Copy all entries without alteration and skip the pictures they hold.
----- TASK INPUTS
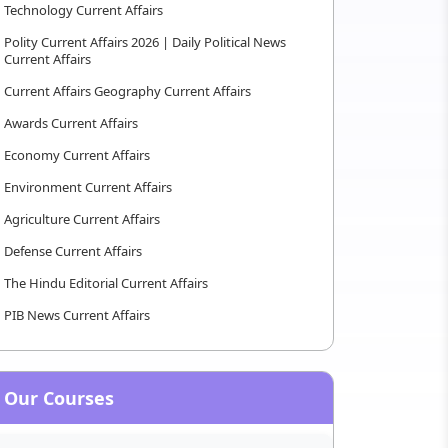
Technology Current Affairs
Polity Current Affairs 2026 | Daily Political News
Current Affairs
Current Affairs Geography Current Affairs
Awards Current Affairs
Economy Current Affairs
Environment Current Affairs
Agriculture Current Affairs
Defense Current Affairs
The Hindu Editorial Current Affairs
PIB News Current Affairs
Our Courses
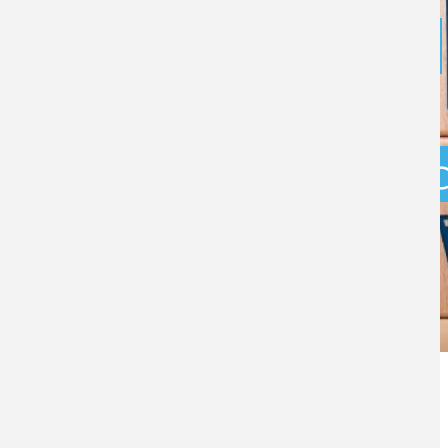
How HMRC’s
approach to
compliance is 
in 2026
BY
BRIAN RUDKIN
- 19TH MARCH 2026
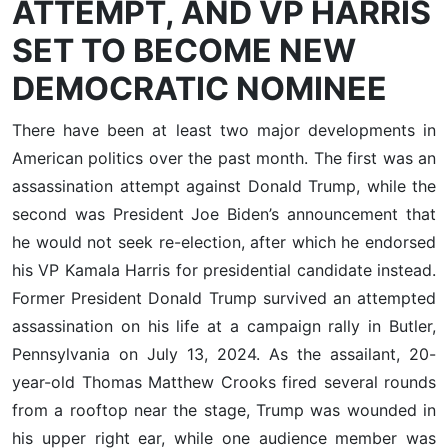
ATTEMPT, AND VP HARRIS
SET TO BECOME NEW
DEMOCRATIC NOMINEE
There have been at least two major developments in
American politics over the past month. The first was an
assassination attempt against Donald Trump, while the
second was President Joe Biden’s announcement that
he would not seek re-election, after which he endorsed
his VP Kamala Harris for presidential candidate instead.
Former President Donald Trump survived an attempted
assassination on his life at a campaign rally in Butler,
Pennsylvania on July 13, 2024. As the assailant, 20-
year-old Thomas Matthew Crooks fired several rounds
from a rooftop near the stage, Trump was wounded in
his upper right ear, while one audience member was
----------
### ANSWER TO THIS PROBLEM
Technology Current Affairs
Polity Current Affairs 2026 | Daily Political News
Current Affairs
Current Affairs Geography Current Affairs
Awards Current Affairs
Economy Current Affairs
Environment Current Affairs
Agriculture Current Affairs
Defense Current Affairs
The Hindu Editorial Current Affairs
PIB News Current Affairs
Our Courses
How HMRC’s
approach to
compliance is 
in 2026
BY
BRIAN RUDKIN
- 19TH MARCH 2026
ATTEMPT, AND VP HARRIS
SET TO BECOME NEW
DEMOCRATIC NOMINEE
There have been at least two major developments in
American politics over the past month. The first was an
assassination attempt against Donald Trump, while the
second was President Joe Biden’s announcement that
he would not seek re-election, after which he endorsed
his VP Kamala Harris for presidential candidate instead.
Former President Donald Trump survived an attempted
assassination on his life at a campaign rally in Butler,
Pennsylvania on July 13, 2024. As the assailant, 20-
year-old Thomas Matthew Crooks fired several rounds
from a rooftop near the stage, Trump was wounded in
his upper right ear, while one audience member was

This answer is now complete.